__What you should do__:
Copy the part of the 1763 in Scotland page from "- 26 June –" up to and including "with England begins.", word for word.

__Exercise passage__:

- Centuries:: 16th; 17th; 18th; 19th; 20th;
- Decades:: 1740s; 1750s; 1760s; 1770s; 1780s;
- See also:: List of years in Scotland Timeline of Scottish history 1763 in: Great Britain • Wales • Elsewhere

= 1763 in Scotland =

Events from the year 1763 in Scotland.

== Incumbents ==

=== Law officers ===
- Lord Advocate – Thomas Miller of Glenlee
- Solicitor General for Scotland – James Montgomery jointly with Francis Garden

=== Judiciary ===
- Lord President of the Court of Session – Lord Arniston, the younger
- Lord Justice General – vacant until April; then Duke of Queensberry
- Lord Justice Clerk – Lord Tinwald, then Lord Minto

== Events ==
- 16 May – James Boswell is introduced to Samuel Johnson at Thomas Davies's bookshop in London. Boswell records the event:
[Boswell:] "Mr. Johnson, I do indeed come from Scotland, but I cannot help it."

[Johnson:] "That, Sir, I find, is what a very great many of your countrymen cannot help."
- 21–29 May – John Wesley travels in Scotland.
- 26 June – stagecoach service between Glasgow and Greenock initiated.
- July – construction of Coldstream Bridge across the border with England begins.

__Records shown__:
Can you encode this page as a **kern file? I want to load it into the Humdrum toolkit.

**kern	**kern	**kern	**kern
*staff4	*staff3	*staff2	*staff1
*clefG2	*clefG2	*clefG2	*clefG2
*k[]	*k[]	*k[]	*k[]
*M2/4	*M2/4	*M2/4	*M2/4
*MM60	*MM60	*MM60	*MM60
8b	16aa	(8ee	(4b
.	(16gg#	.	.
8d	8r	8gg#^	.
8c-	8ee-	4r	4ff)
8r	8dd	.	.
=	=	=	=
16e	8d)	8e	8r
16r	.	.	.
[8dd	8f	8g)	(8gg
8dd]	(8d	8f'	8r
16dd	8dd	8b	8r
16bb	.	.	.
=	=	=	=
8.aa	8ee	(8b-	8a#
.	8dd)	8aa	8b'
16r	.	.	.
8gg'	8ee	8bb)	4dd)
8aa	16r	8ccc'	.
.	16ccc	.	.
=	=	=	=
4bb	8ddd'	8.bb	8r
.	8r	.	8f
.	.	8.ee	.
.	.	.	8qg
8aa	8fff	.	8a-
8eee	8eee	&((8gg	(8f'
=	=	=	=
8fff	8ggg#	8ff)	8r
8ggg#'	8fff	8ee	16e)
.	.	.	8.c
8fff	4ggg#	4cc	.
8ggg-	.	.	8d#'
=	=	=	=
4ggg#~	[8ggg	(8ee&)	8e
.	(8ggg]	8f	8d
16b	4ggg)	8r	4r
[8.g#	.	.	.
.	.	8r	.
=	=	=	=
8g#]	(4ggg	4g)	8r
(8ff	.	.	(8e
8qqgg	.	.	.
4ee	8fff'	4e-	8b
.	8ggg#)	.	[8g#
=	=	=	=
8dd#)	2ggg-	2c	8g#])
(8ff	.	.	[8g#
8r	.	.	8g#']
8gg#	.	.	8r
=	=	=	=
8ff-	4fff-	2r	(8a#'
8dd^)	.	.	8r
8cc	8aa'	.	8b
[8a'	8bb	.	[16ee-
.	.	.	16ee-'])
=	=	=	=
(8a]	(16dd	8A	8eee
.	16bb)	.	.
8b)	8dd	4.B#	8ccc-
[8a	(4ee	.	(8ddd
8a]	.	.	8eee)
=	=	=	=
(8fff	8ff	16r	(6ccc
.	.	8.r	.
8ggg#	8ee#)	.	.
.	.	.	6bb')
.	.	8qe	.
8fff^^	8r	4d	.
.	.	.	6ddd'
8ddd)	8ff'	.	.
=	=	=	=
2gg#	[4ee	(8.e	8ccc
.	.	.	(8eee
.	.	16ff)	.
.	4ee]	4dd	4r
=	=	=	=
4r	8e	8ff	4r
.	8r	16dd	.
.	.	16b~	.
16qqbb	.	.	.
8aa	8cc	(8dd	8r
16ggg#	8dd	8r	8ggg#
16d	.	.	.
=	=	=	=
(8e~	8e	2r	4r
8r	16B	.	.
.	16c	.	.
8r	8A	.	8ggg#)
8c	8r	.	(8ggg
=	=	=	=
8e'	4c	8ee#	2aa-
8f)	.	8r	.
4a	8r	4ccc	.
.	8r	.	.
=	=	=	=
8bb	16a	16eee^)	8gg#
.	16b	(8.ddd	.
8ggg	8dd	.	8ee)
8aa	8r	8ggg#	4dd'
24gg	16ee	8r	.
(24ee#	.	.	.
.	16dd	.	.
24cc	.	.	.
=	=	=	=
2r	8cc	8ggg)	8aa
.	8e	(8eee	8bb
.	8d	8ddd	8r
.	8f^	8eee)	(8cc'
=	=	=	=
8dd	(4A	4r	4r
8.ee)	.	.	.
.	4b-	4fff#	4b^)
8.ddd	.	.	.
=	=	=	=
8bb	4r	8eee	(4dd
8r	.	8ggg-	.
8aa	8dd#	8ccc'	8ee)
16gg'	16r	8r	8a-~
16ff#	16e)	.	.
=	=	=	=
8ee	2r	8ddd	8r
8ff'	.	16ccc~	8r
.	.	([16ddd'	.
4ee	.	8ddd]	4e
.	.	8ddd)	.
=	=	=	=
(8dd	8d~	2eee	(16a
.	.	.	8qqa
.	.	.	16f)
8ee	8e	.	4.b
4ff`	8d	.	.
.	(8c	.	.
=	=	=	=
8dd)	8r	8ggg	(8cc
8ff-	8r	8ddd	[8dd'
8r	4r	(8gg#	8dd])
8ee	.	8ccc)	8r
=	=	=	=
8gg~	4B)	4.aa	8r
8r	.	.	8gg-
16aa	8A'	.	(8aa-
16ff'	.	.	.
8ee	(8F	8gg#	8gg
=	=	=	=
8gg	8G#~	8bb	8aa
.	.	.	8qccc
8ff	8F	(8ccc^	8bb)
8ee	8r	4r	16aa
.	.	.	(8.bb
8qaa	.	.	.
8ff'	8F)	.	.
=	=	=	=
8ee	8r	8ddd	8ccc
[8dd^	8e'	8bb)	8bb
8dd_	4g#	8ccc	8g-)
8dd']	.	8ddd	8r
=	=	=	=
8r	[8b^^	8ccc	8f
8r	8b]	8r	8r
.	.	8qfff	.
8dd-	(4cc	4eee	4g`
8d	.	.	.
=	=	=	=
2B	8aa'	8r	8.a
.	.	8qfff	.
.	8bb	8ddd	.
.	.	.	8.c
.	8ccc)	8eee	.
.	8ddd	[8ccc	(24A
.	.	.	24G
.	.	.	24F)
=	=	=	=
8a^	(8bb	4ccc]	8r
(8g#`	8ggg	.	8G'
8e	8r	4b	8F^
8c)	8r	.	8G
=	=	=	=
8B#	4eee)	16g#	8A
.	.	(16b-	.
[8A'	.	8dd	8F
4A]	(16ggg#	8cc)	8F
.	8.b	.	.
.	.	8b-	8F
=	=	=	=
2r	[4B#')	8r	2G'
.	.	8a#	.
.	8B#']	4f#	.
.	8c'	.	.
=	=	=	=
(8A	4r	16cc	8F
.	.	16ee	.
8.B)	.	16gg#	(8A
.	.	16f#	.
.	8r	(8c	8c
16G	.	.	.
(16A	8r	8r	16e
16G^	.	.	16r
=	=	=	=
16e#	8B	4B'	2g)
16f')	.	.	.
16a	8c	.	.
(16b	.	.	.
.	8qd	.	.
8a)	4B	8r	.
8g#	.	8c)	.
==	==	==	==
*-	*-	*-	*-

__Exercise output__:
- 26 June – stagecoach service between Glasgow and Greenock initiated.
- July – construction of Coldstream Bridge across the border with England begins.